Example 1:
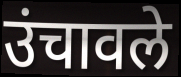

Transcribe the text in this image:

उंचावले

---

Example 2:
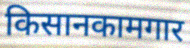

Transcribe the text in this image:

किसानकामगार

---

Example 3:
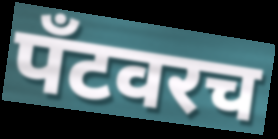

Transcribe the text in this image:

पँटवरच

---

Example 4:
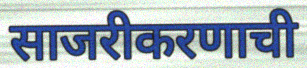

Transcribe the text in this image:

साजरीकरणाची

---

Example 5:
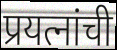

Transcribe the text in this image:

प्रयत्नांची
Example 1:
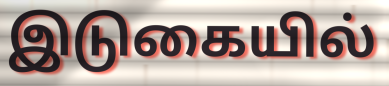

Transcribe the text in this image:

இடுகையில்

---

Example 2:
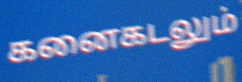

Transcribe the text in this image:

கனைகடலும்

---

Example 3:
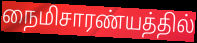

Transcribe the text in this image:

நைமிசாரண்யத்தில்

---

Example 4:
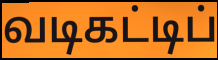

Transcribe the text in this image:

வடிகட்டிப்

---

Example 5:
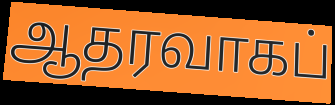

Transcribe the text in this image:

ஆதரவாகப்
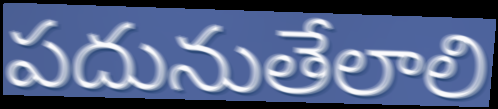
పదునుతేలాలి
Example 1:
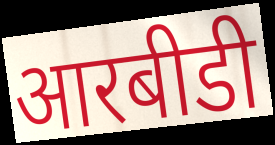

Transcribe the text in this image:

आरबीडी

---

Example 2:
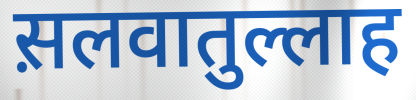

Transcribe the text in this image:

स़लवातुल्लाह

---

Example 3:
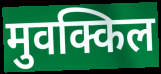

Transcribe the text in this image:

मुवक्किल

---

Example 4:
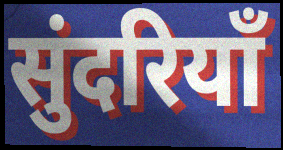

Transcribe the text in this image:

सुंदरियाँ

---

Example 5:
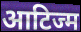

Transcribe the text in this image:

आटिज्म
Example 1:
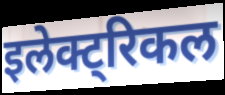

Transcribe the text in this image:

YOUR GOAL: All of the records above are to be written out exactly, minus their images.

ANSWER BELOW:
Example 1:

Transcribe the text in this image:

उंचावले

---

Example 2:

Transcribe the text in this image:

किसानकामगार

---

Example 3:

Transcribe the text in this image:

पँटवरच

---

Example 4:

Transcribe the text in this image:

साजरीकरणाची

---

Example 5:

Transcribe the text in this image:

प्रयत्नांची
Example 1:

Transcribe the text in this image:

இடுகையில்

---

Example 2:

Transcribe the text in this image:

கனைகடலும்

---

Example 3:

Transcribe the text in this image:

நைமிசாரண்யத்தில்

---

Example 4:

Transcribe the text in this image:

வடிகட்டிப்

---

Example 5:

Transcribe the text in this image:

ஆதரவாகப்
పదునుతేలాలి
Example 1:

Transcribe the text in this image:

आरबीडी

---

Example 2:

Transcribe the text in this image:

स़लवातुल्लाह

---

Example 3:

Transcribe the text in this image:

मुवक्किल

---

Example 4:

Transcribe the text in this image:

सुंदरियाँ

---

Example 5:

Transcribe the text in this image:

आटिज्म
Example 1:

Transcribe the text in this image:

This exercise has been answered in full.